<<<<

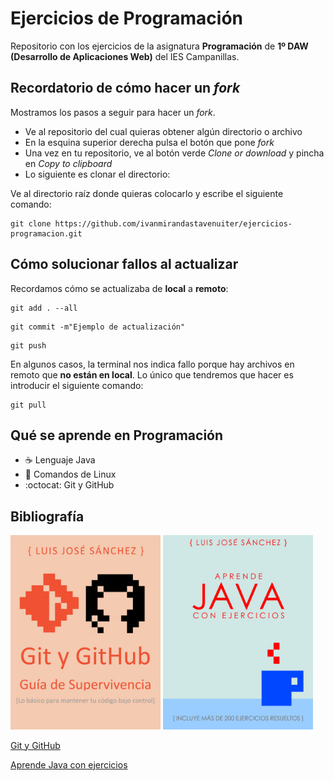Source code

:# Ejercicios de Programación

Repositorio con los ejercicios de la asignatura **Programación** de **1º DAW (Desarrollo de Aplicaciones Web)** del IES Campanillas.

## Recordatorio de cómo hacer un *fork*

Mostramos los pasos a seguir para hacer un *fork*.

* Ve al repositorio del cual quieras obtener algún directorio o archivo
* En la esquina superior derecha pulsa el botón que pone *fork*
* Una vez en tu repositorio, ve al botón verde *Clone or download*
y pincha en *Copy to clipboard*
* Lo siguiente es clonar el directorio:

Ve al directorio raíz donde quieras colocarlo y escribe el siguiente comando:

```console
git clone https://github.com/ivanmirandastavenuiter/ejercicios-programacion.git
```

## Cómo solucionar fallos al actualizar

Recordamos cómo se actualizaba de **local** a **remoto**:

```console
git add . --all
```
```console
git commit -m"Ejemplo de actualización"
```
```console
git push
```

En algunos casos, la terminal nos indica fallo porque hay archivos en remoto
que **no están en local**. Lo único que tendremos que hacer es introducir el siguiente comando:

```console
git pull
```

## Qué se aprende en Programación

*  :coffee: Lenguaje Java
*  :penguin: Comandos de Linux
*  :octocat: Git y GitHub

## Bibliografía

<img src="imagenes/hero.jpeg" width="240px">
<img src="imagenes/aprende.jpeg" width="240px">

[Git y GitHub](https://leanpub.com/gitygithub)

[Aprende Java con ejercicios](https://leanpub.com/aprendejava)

>>>>
<<<<

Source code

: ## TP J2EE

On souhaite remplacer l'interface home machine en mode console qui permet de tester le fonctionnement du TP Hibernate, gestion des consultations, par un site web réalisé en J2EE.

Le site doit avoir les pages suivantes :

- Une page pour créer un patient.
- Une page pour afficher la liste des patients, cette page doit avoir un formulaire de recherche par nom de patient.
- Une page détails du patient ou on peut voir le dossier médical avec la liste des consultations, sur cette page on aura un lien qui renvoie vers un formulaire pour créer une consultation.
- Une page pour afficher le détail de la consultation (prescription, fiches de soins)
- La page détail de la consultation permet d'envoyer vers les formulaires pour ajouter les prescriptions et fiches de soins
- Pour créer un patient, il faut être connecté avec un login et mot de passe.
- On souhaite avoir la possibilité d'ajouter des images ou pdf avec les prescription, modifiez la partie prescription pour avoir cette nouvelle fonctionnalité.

>>>>
<<<<

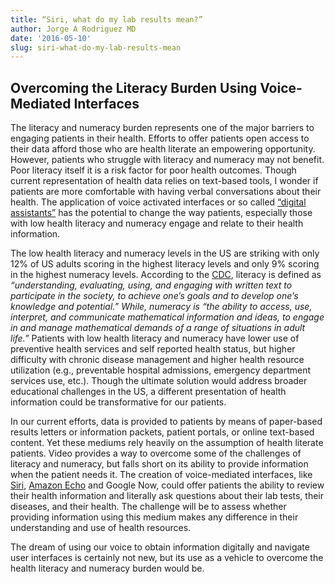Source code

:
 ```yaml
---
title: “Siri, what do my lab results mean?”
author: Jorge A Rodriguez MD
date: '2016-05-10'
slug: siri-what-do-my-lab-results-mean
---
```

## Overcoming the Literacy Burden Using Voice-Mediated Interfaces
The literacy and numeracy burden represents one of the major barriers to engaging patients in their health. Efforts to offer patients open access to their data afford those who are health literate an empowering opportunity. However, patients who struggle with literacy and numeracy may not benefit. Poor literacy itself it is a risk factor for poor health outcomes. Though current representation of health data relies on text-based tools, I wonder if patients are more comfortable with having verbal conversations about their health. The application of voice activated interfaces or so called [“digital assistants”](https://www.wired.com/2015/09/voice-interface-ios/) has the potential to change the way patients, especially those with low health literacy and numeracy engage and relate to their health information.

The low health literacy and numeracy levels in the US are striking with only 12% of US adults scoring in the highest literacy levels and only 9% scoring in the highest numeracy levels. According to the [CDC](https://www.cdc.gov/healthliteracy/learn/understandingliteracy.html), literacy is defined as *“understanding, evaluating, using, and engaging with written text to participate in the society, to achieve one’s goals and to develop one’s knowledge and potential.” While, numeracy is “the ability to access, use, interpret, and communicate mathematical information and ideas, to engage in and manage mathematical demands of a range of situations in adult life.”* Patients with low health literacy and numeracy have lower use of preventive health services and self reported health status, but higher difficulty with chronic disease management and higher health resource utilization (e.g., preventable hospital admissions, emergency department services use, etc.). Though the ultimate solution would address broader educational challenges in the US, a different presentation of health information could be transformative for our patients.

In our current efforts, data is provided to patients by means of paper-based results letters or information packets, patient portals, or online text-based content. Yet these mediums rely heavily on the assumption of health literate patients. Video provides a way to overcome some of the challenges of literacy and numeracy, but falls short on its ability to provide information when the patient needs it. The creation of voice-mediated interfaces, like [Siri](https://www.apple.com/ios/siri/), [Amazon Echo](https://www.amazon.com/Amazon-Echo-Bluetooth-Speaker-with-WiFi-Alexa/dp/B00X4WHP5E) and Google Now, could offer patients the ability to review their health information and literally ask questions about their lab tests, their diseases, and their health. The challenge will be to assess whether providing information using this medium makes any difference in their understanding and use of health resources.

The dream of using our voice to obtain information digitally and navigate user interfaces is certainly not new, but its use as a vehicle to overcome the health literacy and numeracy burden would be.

>>>>

Task statement: All that is wanted is a faithful reproduction of the line above with "- Une page pour afficher le", the line with "- Pour créer", and every line in between.

Task response:
- Une page pour afficher le détail de la consultation (prescription, fiches de soins)
- La page détail de la consultation permet d'envoyer vers les formulaires pour ajouter les prescriptions et fiches de soins
- Pour créer un patient, il faut être connecté avec un login et mot de passe.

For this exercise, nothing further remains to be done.